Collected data

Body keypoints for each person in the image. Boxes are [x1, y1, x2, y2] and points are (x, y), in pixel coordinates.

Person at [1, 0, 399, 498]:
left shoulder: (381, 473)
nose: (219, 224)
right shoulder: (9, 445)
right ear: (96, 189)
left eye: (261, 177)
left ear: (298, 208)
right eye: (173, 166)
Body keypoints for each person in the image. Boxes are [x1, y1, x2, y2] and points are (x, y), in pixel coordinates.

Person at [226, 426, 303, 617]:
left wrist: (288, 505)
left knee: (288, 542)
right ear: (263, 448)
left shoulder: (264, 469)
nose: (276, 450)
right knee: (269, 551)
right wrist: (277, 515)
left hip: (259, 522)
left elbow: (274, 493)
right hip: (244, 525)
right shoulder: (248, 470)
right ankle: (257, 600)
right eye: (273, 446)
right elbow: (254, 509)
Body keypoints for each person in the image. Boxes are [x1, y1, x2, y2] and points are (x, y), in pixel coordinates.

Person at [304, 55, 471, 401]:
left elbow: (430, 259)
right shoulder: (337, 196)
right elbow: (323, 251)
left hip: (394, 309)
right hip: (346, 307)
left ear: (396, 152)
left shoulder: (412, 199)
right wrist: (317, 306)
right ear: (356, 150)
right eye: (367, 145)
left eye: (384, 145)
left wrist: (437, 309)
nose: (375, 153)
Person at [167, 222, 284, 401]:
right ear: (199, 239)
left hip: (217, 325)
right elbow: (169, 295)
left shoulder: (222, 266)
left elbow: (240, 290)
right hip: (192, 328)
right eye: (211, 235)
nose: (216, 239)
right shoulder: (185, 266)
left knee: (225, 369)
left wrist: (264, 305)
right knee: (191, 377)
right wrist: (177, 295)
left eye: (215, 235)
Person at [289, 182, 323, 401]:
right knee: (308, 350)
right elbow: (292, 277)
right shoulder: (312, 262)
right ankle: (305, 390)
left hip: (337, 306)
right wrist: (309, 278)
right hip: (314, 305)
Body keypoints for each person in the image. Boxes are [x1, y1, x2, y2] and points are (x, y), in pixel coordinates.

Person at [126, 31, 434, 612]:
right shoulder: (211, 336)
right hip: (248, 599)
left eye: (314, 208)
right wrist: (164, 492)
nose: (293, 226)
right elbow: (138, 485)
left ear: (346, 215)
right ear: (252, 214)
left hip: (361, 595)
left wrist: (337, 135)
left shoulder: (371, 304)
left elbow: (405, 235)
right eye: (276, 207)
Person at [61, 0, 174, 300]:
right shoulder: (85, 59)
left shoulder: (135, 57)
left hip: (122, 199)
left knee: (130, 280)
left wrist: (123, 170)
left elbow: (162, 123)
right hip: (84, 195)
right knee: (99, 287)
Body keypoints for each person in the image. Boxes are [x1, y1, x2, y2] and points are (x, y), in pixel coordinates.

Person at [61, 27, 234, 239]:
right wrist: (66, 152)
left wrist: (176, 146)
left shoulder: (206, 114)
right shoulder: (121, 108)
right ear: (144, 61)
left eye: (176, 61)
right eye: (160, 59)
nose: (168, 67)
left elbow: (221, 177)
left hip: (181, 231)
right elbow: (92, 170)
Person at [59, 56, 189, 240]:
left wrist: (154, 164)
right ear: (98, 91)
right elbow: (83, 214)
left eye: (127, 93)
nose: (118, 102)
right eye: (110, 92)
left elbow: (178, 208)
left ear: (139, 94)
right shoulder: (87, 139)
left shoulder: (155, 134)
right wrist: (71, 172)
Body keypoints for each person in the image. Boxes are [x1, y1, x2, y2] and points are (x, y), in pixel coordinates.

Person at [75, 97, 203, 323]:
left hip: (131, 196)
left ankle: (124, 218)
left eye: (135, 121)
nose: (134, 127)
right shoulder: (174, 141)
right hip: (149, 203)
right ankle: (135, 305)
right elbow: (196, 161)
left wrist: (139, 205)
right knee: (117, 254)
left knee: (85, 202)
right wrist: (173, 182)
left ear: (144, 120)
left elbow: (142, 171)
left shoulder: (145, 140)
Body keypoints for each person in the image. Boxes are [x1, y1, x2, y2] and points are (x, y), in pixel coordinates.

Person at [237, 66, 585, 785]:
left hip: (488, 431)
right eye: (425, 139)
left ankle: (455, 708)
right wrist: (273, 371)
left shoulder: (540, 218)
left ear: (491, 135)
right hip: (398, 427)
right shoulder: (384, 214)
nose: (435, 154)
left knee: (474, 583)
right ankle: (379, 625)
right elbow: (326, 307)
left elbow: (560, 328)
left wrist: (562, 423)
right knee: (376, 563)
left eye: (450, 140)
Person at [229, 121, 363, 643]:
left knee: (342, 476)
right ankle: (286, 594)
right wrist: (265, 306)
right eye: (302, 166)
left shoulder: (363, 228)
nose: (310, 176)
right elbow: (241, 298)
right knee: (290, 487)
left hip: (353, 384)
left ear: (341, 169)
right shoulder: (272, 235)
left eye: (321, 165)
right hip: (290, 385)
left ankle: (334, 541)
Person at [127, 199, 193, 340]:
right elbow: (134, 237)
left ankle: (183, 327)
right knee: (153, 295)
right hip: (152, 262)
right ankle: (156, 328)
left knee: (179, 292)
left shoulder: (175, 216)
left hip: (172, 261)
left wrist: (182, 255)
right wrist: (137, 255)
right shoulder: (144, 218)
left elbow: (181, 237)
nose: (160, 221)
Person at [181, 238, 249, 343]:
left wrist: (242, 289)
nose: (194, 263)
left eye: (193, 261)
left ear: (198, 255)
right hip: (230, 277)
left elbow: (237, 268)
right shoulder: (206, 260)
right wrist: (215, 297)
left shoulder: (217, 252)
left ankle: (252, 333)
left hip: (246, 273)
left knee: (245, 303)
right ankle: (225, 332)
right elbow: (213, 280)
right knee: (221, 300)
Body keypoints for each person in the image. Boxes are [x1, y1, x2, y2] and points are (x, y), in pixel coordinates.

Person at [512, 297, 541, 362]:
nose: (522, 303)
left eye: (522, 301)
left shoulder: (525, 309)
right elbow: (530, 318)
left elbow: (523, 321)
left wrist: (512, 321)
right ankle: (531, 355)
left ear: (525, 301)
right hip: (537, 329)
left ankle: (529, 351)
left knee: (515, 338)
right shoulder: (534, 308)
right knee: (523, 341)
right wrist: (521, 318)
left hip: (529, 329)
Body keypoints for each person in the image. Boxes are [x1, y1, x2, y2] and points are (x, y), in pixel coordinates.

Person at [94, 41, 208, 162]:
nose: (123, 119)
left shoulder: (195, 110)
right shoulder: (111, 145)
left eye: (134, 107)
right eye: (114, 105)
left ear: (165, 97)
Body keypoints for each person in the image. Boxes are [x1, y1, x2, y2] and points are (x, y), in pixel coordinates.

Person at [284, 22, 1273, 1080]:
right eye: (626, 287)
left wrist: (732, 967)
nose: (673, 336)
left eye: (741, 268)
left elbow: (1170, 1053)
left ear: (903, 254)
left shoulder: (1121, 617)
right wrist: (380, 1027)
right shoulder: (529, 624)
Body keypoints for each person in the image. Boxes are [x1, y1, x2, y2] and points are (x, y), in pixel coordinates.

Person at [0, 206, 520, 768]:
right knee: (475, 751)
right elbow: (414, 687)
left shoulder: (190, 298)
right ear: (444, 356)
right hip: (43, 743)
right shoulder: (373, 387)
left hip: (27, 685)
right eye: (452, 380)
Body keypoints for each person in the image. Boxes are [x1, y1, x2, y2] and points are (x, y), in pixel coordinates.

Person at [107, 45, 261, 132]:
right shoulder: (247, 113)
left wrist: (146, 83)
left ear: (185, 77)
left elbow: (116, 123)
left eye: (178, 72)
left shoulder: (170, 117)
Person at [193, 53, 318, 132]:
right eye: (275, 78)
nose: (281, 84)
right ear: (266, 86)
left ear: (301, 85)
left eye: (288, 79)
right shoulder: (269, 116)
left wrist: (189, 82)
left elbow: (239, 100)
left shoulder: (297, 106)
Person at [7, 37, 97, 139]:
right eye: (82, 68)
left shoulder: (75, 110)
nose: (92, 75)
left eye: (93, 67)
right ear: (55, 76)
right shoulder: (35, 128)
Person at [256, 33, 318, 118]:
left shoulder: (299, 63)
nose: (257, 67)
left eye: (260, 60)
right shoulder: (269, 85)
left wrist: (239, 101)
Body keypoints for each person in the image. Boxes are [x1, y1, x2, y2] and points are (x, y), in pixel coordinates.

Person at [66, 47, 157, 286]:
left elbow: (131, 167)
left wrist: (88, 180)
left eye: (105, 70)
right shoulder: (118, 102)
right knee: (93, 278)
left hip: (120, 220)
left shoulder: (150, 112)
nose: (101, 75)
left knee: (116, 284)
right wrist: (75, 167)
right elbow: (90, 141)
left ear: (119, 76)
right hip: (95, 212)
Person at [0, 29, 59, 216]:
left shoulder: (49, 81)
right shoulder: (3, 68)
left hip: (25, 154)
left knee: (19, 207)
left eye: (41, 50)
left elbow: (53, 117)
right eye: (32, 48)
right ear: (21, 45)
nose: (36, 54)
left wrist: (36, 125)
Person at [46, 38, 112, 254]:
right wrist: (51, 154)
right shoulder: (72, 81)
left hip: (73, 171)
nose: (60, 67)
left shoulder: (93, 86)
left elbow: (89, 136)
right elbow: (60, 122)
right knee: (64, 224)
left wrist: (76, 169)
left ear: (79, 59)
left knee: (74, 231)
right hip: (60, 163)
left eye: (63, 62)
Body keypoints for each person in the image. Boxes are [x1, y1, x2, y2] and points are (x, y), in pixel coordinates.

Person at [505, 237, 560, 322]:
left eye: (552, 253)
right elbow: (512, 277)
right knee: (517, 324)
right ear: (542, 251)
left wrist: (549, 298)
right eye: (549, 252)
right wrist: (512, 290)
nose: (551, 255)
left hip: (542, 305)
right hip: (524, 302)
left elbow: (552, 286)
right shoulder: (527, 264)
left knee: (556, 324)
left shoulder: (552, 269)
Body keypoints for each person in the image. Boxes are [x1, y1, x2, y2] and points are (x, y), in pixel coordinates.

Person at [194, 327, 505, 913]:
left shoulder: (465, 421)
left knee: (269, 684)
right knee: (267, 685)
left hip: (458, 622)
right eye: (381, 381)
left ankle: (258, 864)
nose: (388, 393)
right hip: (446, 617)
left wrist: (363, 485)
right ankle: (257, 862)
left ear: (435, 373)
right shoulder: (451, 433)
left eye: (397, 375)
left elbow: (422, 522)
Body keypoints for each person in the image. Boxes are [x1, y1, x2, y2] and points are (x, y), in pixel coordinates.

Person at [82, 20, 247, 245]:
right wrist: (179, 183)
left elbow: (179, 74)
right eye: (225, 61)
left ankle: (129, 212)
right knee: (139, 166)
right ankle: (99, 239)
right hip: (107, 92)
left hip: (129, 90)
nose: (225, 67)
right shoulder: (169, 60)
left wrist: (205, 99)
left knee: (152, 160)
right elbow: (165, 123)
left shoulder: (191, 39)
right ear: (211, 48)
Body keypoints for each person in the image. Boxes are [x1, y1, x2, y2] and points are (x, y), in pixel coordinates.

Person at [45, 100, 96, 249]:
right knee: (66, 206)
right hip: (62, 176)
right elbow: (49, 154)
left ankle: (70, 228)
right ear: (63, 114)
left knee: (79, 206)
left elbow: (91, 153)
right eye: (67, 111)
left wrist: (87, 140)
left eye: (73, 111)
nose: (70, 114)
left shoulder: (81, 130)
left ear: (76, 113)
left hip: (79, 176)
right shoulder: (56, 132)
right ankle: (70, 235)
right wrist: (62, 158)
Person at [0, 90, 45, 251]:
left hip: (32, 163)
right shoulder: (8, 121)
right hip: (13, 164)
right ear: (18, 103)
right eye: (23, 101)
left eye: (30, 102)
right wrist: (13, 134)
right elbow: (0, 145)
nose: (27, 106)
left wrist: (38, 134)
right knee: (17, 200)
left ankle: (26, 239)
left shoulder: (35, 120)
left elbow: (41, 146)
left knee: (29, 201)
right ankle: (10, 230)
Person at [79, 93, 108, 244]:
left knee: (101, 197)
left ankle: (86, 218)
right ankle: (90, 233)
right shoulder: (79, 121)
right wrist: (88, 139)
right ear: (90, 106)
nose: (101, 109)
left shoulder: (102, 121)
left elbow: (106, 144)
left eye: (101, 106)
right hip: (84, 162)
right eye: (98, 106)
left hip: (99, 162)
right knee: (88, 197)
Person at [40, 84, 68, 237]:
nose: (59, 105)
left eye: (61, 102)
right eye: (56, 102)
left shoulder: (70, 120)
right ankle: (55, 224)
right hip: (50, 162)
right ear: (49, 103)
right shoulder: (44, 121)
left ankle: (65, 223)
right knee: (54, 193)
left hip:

What this task involves - Take the lines above from the one containing "left ear: (525, 301)" to the one containing "right shoulder: (269, 85)" and retype them exactly, both ends included, with nothing added.

Written reply -
left ear: (525, 301)
right hip: (537, 329)
left ankle: (529, 351)
left knee: (515, 338)
right shoulder: (534, 308)
right knee: (523, 341)
right wrist: (521, 318)
left hip: (529, 329)
Body keypoints for each person in the image. Boxes are [x1, y1, x2, y2] and points are (x, y), in pixel coordinates.

Person at [94, 41, 208, 162]:
nose: (123, 119)
left shoulder: (195, 110)
right shoulder: (111, 145)
left eye: (134, 107)
right eye: (114, 105)
left ear: (165, 97)
Body keypoints for each person in the image. Boxes are [x1, y1, x2, y2] and points are (x, y), in pixel coordinates.

Person at [284, 22, 1273, 1080]:
right eye: (626, 287)
left wrist: (732, 967)
nose: (673, 336)
left eye: (741, 268)
left elbow: (1170, 1053)
left ear: (903, 254)
left shoulder: (1121, 617)
right wrist: (380, 1027)
right shoulder: (529, 624)
Body keypoints for each person in the image. Boxes are [x1, y1, x2, y2] and points are (x, y), in pixel coordinates.

Person at [0, 206, 520, 768]:
right knee: (475, 751)
right elbow: (414, 687)
left shoulder: (190, 298)
right ear: (444, 356)
right hip: (43, 743)
right shoulder: (373, 387)
left hip: (27, 685)
right eye: (452, 380)
Body keypoints for each person in the image. Boxes are [x1, y1, x2, y2] and points are (x, y), in pixel coordinates.

Person at [107, 45, 261, 132]:
right shoulder: (247, 113)
left wrist: (146, 83)
left ear: (185, 77)
left elbow: (116, 123)
left eye: (178, 72)
left shoulder: (170, 117)
Person at [193, 53, 318, 132]:
right eye: (275, 78)
nose: (281, 84)
right ear: (266, 86)
left ear: (301, 85)
left eye: (288, 79)
right shoulder: (269, 116)
left wrist: (189, 82)
left elbow: (239, 100)
left shoulder: (297, 106)
Person at [7, 37, 97, 139]:
right eye: (82, 68)
left shoulder: (75, 110)
nose: (92, 75)
left eye: (93, 67)
right ear: (55, 76)
right shoulder: (35, 128)
Person at [256, 33, 318, 118]:
left shoulder: (299, 63)
nose: (257, 67)
left eye: (260, 60)
right shoulder: (269, 85)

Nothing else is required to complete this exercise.